Our study was not without shortcomings. First, we included 27 patients suffering from atypical Parkinsonism, who may have dissimilar needs and may utilize different healthcare resources. However, these patients are part of the average patient population seen by NPF centers, and data analysis showed that their experiences did not deviate from patients with idiopathic PD. Additionally, NPF centers are more likely to routinely employ best practices in PD care and therefore most likely provide an overestimation of the level of patient centeredness when compared to general Parkinson care settings. Our patient mix analysis showed that participants were highly educated, English speaking, non-Hispanic, Caucasian, and all covered by health insurance. These features do not completely reflect the US and Canadian population and may demonstrate inequitable access to high qualitative Parkinson care [39]. Future work also needs to study patient centeredness among these populations, and within centers that mainly serve these populations [40].

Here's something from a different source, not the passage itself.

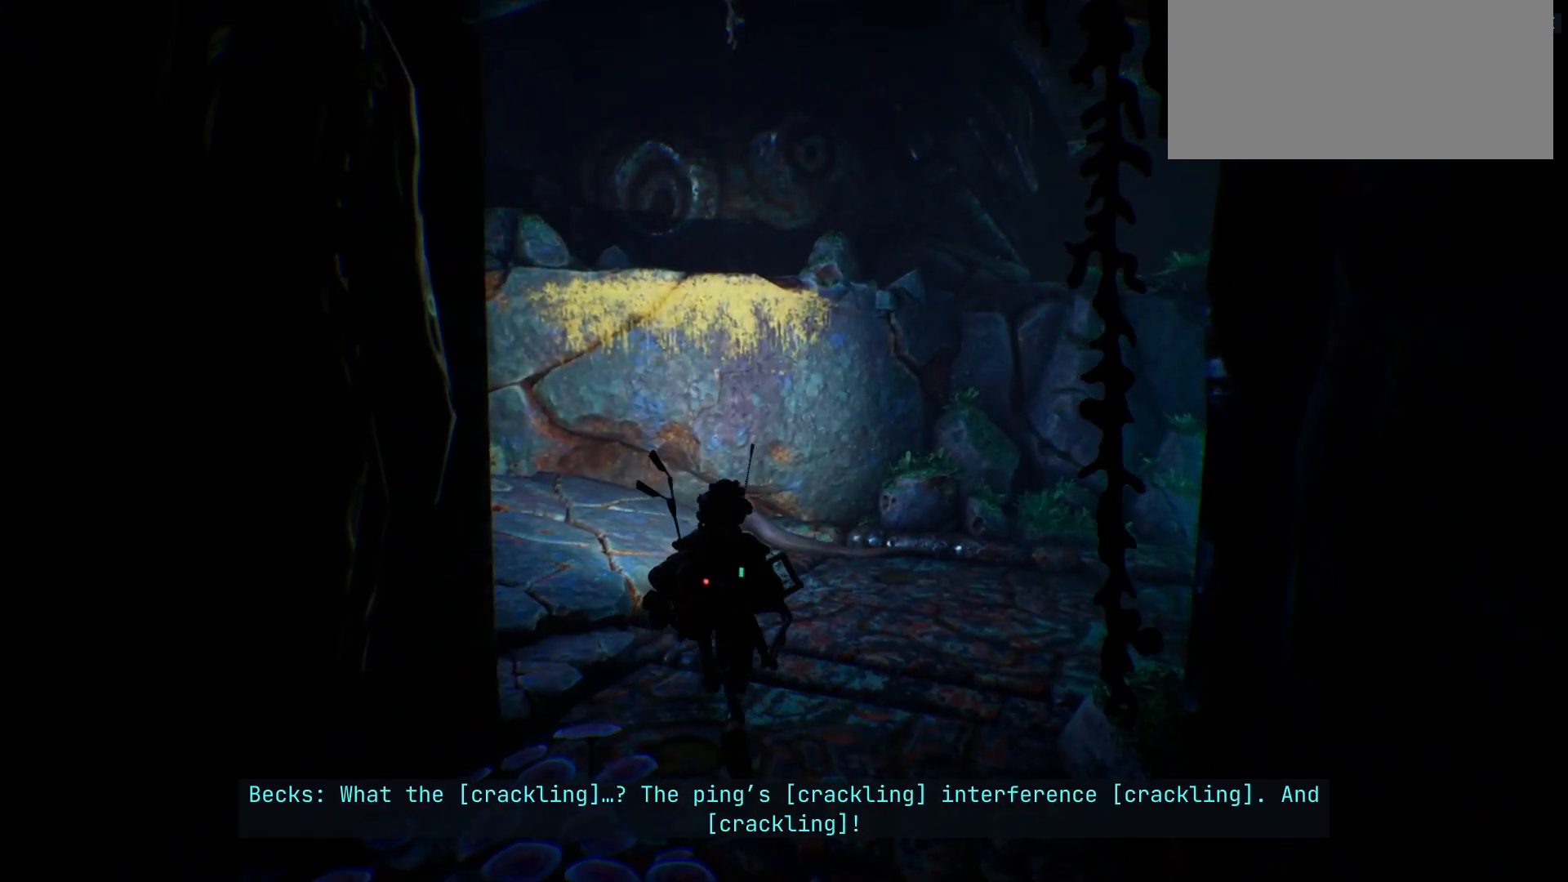
{"keys": [], "events": [[400, "w", "up"]]}
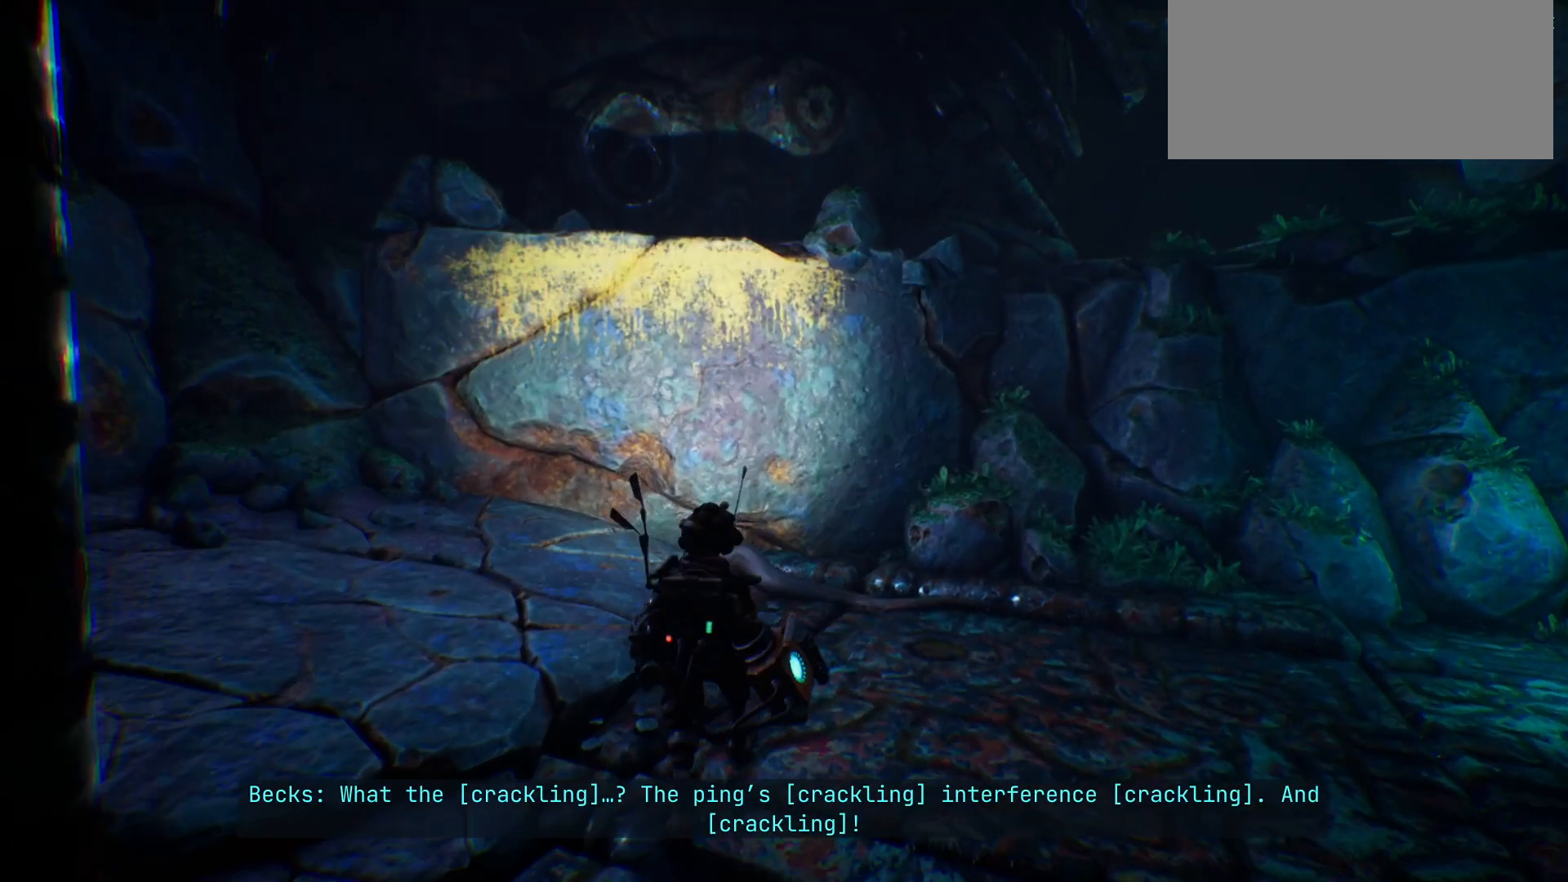
{"keys": [], "events": []}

Second, patients were asked to self-rate their disease stage to facilitate the inclusion procedure. Normally, disease stage is classified by clinicians using the Hoehn and Yahr rating scale. We found that most medical records did not contain up-to-date disease stage ratings. Pragmatically, we therefore included self-reported medical data instead of performing actual physical examinations. This approach is not infallible, as some patients may find it hard to review whether the disease affects one or both sides of the body. Moreover, patients might complain about unilateral involvement, while the neurological evaluation shows bilateral involvement with regard to bradykinesia or rigidity. However, this inaccuracy was equally distributed among centers in our study. Ideally, future studies aimed at exploring care experiences should link these to up-to-date medical information stored within electronic health records.

Future perspective

The study provided a first step to increase awareness on patient-centered care in North-American Parkinson centers. Such findings create a basis for collecting patients’ experiences in a repetitive fashion and intertwined with existing quality of care registries. This will allow for comparisons of the patient’s perspective with the provided treatment, clinical outcomes, and costs. The data should become publicly available enabling direct comparisons across institutions and utilized to credit health professionals for providing patient-centered care.